Boris Johnson has been accused of repeatedly lying to parliament – both over Downing Street parties, and over claims where he tried to link opposition leader Keir Starmer to notorious sex offender Jimmy Savile.

Despite rules in the ministerial code saying that members of the government should resign if they mislead parliament, in practice Johnson is likely safe from an investigation.

This is because under the UK government's weak oversight rules, only the prime minister has the power order investigations under the ministerial code. This includes when the investigation is into himself.

The ministerial code says that ministers must “correct any inadvertent error at the earliest opportunity”.

But if members of the government are found to have lied to parliament deliberately they can face a formal inquiry under the code.

However, this power is reserved to the prime minister, who oversees the ministerial code.

"The problem with this is that only the prime minister can decide to open an inquiry into whether a minister has breached the Ministerial Code," says Dr Alice Lilly, a senior researcher at the Institute for Government.

"And it is also up to the prime minister to decide on the sanctions that any minister who has breached the Code may face."

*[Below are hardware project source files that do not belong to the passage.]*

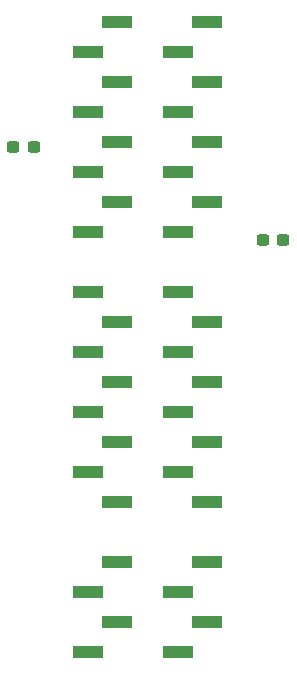
<source format=gbr>
G04 #@! TF.GenerationSoftware,KiCad,Pcbnew,9.0.6*
G04 #@! TF.CreationDate,2025-12-15T20:36:39+09:00*
G04 #@! TF.ProjectId,bionic-hd64180s,62696f6e-6963-42d6-9864-363431383073,1*
G04 #@! TF.SameCoordinates,Original*
G04 #@! TF.FileFunction,Paste,Bot*
G04 #@! TF.FilePolarity,Positive*
%FSLAX46Y46*%
G04 Gerber Fmt 4.6, Leading zero omitted, Abs format (unit mm)*
G04 Created by KiCad (PCBNEW 9.0.6) date 2025-12-15 20:36:39*
%MOMM*%
%LPD*%
G01*
G04 APERTURE LIST*
G04 Aperture macros list*
%AMRoundRect*
0 Rectangle with rounded corners*
0 $1 Rounding radius*
0 $2 $3 $4 $5 $6 $7 $8 $9 X,Y pos of 4 corners*
0 Add a 4 corners polygon primitive as box body*
4,1,4,$2,$3,$4,$5,$6,$7,$8,$9,$2,$3,0*
0 Add four circle primitives for the rounded corners*
1,1,$1+$1,$2,$3*
1,1,$1+$1,$4,$5*
1,1,$1+$1,$6,$7*
1,1,$1+$1,$8,$9*
0 Add four rect primitives between the rounded corners*
20,1,$1+$1,$2,$3,$4,$5,0*
20,1,$1+$1,$4,$5,$6,$7,0*
20,1,$1+$1,$6,$7,$8,$9,0*
20,1,$1+$1,$8,$9,$2,$3,0*%
G04 Aperture macros list end*
%ADD10RoundRect,0.237500X-0.300000X-0.237500X0.300000X-0.237500X0.300000X0.237500X-0.300000X0.237500X0*%
%ADD11R,2.510000X1.000000*%
%ADD12RoundRect,0.237500X0.300000X0.237500X-0.300000X0.237500X-0.300000X-0.237500X0.300000X-0.237500X0*%
G04 APERTURE END LIST*
D10*
X102348400Y-88161000D03*
X104073400Y-88161000D03*
D11*
X116265400Y-130960000D03*
X118754600Y-128420000D03*
X116265400Y-125880000D03*
X118754600Y-123340000D03*
X118754600Y-118260000D03*
X116265400Y-115720000D03*
X118754600Y-113180000D03*
X116265400Y-110640000D03*
X118754600Y-108100000D03*
X116265400Y-105560000D03*
X118754600Y-103020000D03*
X116265400Y-100480000D03*
X116265400Y-95400000D03*
X118754600Y-92860000D03*
X116265400Y-90320000D03*
X118754600Y-87780000D03*
X116265400Y-85240000D03*
X118754600Y-82700000D03*
X116265400Y-80160000D03*
X118754600Y-77620000D03*
X111134600Y-77620000D03*
X108645400Y-80160000D03*
X111134600Y-82700000D03*
X108645400Y-85240000D03*
X111134600Y-87780000D03*
X108645400Y-90320000D03*
X111134600Y-92860000D03*
X108645400Y-95400000D03*
X108645400Y-100480000D03*
X111134600Y-103020000D03*
X108645400Y-105560000D03*
X111134600Y-108100000D03*
X108645400Y-110640000D03*
X111134600Y-113180000D03*
X108645400Y-115720000D03*
X111134600Y-118260000D03*
X111134600Y-123340000D03*
X108645400Y-125880000D03*
X111134600Y-128420000D03*
X108645400Y-130960000D03*
D12*
X125206200Y-96060400D03*
X123481200Y-96060400D03*
M02*

</source>
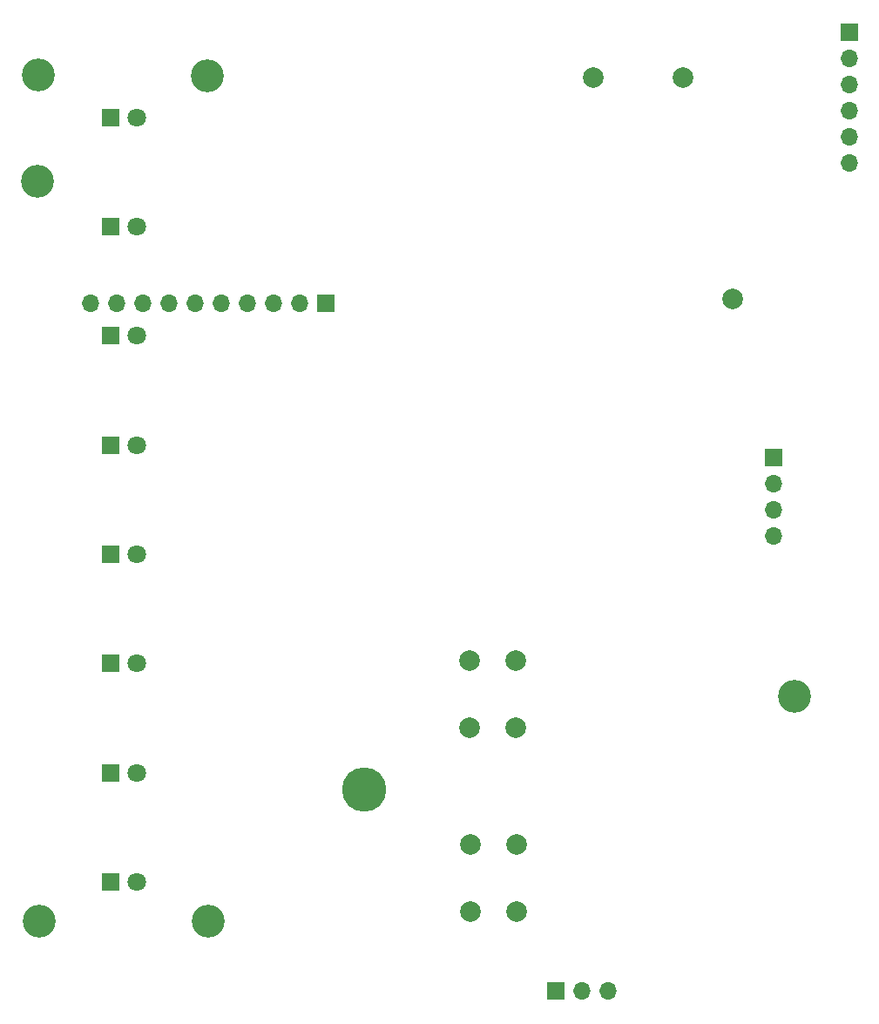
<source format=gts>
G04 #@! TF.GenerationSoftware,KiCad,Pcbnew,6.0.11-2627ca5db0~126~ubuntu22.04.1*
G04 #@! TF.CreationDate,2023-06-25T15:34:26+01:00*
G04 #@! TF.ProjectId,ui_daughterboard,75695f64-6175-4676-9874-6572626f6172,rev?*
G04 #@! TF.SameCoordinates,Original*
G04 #@! TF.FileFunction,Soldermask,Top*
G04 #@! TF.FilePolarity,Negative*
%FSLAX46Y46*%
G04 Gerber Fmt 4.6, Leading zero omitted, Abs format (unit mm)*
G04 Created by KiCad (PCBNEW 6.0.11-2627ca5db0~126~ubuntu22.04.1) date 2023-06-25 15:34:26*
%MOMM*%
%LPD*%
G01*
G04 APERTURE LIST*
%ADD10C,3.200000*%
%ADD11C,2.000000*%
%ADD12C,4.300000*%
%ADD13R,1.800000X1.800000*%
%ADD14C,1.800000*%
%ADD15R,1.700000X1.700000*%
%ADD16O,1.700000X1.700000*%
G04 APERTURE END LIST*
D10*
X130060000Y-139450113D03*
X56460000Y-89350113D03*
D11*
X110510000Y-79310000D03*
X119240000Y-79310000D03*
D12*
X88220000Y-148460000D03*
D13*
X63545000Y-125621428D03*
D14*
X66085000Y-125621428D03*
D10*
X73030000Y-161302856D03*
X56590000Y-79052856D03*
X56610000Y-161242856D03*
X72990000Y-79110000D03*
D11*
X102950000Y-135940000D03*
X102950000Y-142440000D03*
X98450000Y-142440000D03*
X98450000Y-135940000D03*
X103050000Y-153810000D03*
X103050000Y-160310000D03*
X98550000Y-160310000D03*
X98550000Y-153810000D03*
X124000000Y-100800000D03*
D15*
X128050000Y-116230000D03*
D16*
X128050000Y-118770000D03*
X128050000Y-121310000D03*
X128050000Y-123850000D03*
X61615000Y-101240000D03*
X64155000Y-101240000D03*
X66695000Y-101240000D03*
X69235000Y-101240000D03*
X71775000Y-101240000D03*
X74315000Y-101240000D03*
X76855000Y-101240000D03*
X79395000Y-101240000D03*
X81935000Y-101240000D03*
D15*
X84475000Y-101240000D03*
X135350000Y-74940000D03*
D16*
X135350000Y-77480000D03*
X135350000Y-80020000D03*
X135350000Y-82560000D03*
X135350000Y-85100000D03*
X135350000Y-87640000D03*
D13*
X63545000Y-83170000D03*
D14*
X66085000Y-83170000D03*
D13*
X63545000Y-93782857D03*
D14*
X66085000Y-93782857D03*
D13*
X63545000Y-104395714D03*
D14*
X66085000Y-104395714D03*
D13*
X63545000Y-115008571D03*
D14*
X66085000Y-115008571D03*
D13*
X63545000Y-136234285D03*
D14*
X66085000Y-136234285D03*
D13*
X63545000Y-146847142D03*
D14*
X66085000Y-146847142D03*
X66085000Y-157460000D03*
D13*
X63545000Y-157460000D03*
D15*
X106850000Y-168040000D03*
D16*
X109390000Y-168040000D03*
X111930000Y-168040000D03*
M02*

</source>
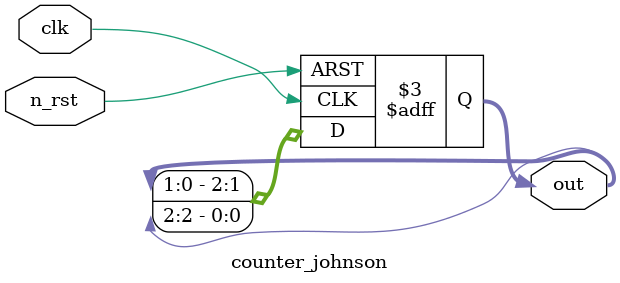
<source format=v>
module counter_johnson(
  clk,
  n_rst,
  out
);

input clk;
input n_rst;
output reg [2:0] out;

always@(posedge clk or negedge n_rst)
begin
  if(!n_rst)
    out <= 3'b100;
  else 
  begin
    out[2] <= out[1];
    out[1] <= out[0];
    out[0] <= out[2];
    //out <= out[3:1];
    //out[2] <= 1'b1;
  end
end

endmodule

</source>
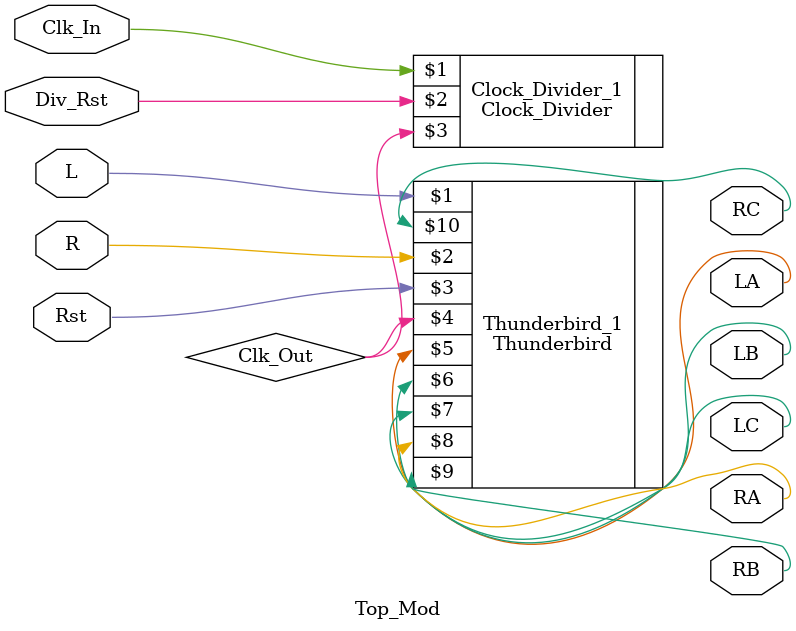
<source format=v>
`timescale 1ns / 1ps
module Top_Mod(L, R, Rst, Clk_In, Div_Rst, LA, LB, LC, RA, RB, RC);
	input L, R, Rst, Clk_In, Div_Rst;
	output LA, LB, LC, RA, RB, RC;
	wire Clk_Out;
	
	Clock_Divider Clock_Divider_1 (Clk_In, Div_Rst, Clk_Out);
	Thunderbird Thunderbird_1 (L, R, Rst, Clk_Out, LA, LB, LC, RA, RB, RC);
endmodule

</source>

In the past Mr Johnson has been reticent to recommend serious sanctions against other ministers who broke the code. In 2020 the prime minister's senior ethics advisor Alex Allan, found that Home Secretary Priti Patel had broken the ministerial code by bullying staff.

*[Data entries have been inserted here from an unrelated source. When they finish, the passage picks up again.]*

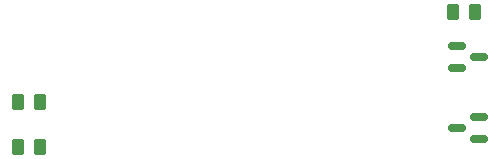
<source format=gtp>
%TF.GenerationSoftware,KiCad,Pcbnew,7.0.7*%
%TF.CreationDate,2023-10-31T08:07:36-06:00*%
%TF.ProjectId,RatGDO-OpenSource-D1Mini-ESP32,52617447-444f-42d4-9f70-656e536f7572,rev?*%
%TF.SameCoordinates,Original*%
%TF.FileFunction,Paste,Top*%
%TF.FilePolarity,Positive*%
%FSLAX46Y46*%
G04 Gerber Fmt 4.6, Leading zero omitted, Abs format (unit mm)*
G04 Created by KiCad (PCBNEW 7.0.7) date 2023-10-31 08:07:36*
%MOMM*%
%LPD*%
G01*
G04 APERTURE LIST*
G04 Aperture macros list*
%AMRoundRect*
0 Rectangle with rounded corners*
0 $1 Rounding radius*
0 $2 $3 $4 $5 $6 $7 $8 $9 X,Y pos of 4 corners*
0 Add a 4 corners polygon primitive as box body*
4,1,4,$2,$3,$4,$5,$6,$7,$8,$9,$2,$3,0*
0 Add four circle primitives for the rounded corners*
1,1,$1+$1,$2,$3*
1,1,$1+$1,$4,$5*
1,1,$1+$1,$6,$7*
1,1,$1+$1,$8,$9*
0 Add four rect primitives between the rounded corners*
20,1,$1+$1,$2,$3,$4,$5,0*
20,1,$1+$1,$4,$5,$6,$7,0*
20,1,$1+$1,$6,$7,$8,$9,0*
20,1,$1+$1,$8,$9,$2,$3,0*%
G04 Aperture macros list end*
%ADD10RoundRect,0.250000X0.262500X0.450000X-0.262500X0.450000X-0.262500X-0.450000X0.262500X-0.450000X0*%
%ADD11RoundRect,0.150000X-0.587500X-0.150000X0.587500X-0.150000X0.587500X0.150000X-0.587500X0.150000X0*%
%ADD12RoundRect,0.150000X0.587500X0.150000X-0.587500X0.150000X-0.587500X-0.150000X0.587500X-0.150000X0*%
%ADD13RoundRect,0.250000X-0.262500X-0.450000X0.262500X-0.450000X0.262500X0.450000X-0.262500X0.450000X0*%
G04 APERTURE END LIST*
D10*
%TO.C,R3*%
X160932500Y-71120000D03*
X159107500Y-71120000D03*
%TD*%
D11*
%TO.C,Q2*%
X159415000Y-73980000D03*
X159415000Y-75880000D03*
X161290000Y-74930000D03*
%TD*%
D12*
%TO.C,Q1*%
X161290000Y-81910000D03*
X161290000Y-80010000D03*
X159415000Y-80960000D03*
%TD*%
D10*
%TO.C,R2*%
X124102500Y-78740000D03*
X122277500Y-78740000D03*
%TD*%
D13*
%TO.C,R1*%
X122277500Y-82550000D03*
X124102500Y-82550000D03*
%TD*%
M02*

</source>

But Mr Johnson said that he did not believe Ms Patel was a bully and had “full confidence” in her. The ethics advisor subsequently resigned from the role.

But is there another way in which the prime minister could be held to account?

Dr Lilley notes that "ministers are also bound by the Nolan Principles of Public Life, which state that 'holders of public office should be truthful'".

"But these are principles, not rules," she says, noting that the remit of the Parliamentary Commissioner for Standards who might apply the code also "does not extend to remarks made in the Commons".

MPs could also table a substantive motion to censure the prime minister, she says. This happened in 1963 during the Profumo affair, where the then war secretary was judged by MPs to have treated parliament with “grave contempt” for making a statement in the Commons “containing words which he later admitted not to be true".

"But ultimately, the outcome of any vote on whether a minister has committed a contempt by making a false statement is likely to depend on the size of the government’s majority. So that is also a limited mechanism," she adds.

Ultimately, there is unlikely to be a workable legal shortcut to ousting the prime minister for lying if he decides not to investigate himself.

Political pressure for the PM to resign would be the final safeguard. This would have to wait for a general election, unless the Conservative party internally decides that Mr Johnson is too much of a political liability. This process is playing out in Westminster currently, and it remains to be seen when or whether the Conservatives might oust him.

The Council of Europe's equalities watchdog has previously raised concerns about the UK's weak oversight systems.

In its latest report in 2021 the council’s corruption monitoring arm GRECO said just five out of 12 recommendations previously handed to the UK government in 2018 had been “dealt satisfactorily with”.

It warned in particular about the lack of independence of the UK government's standards watchdogs covering government ministers.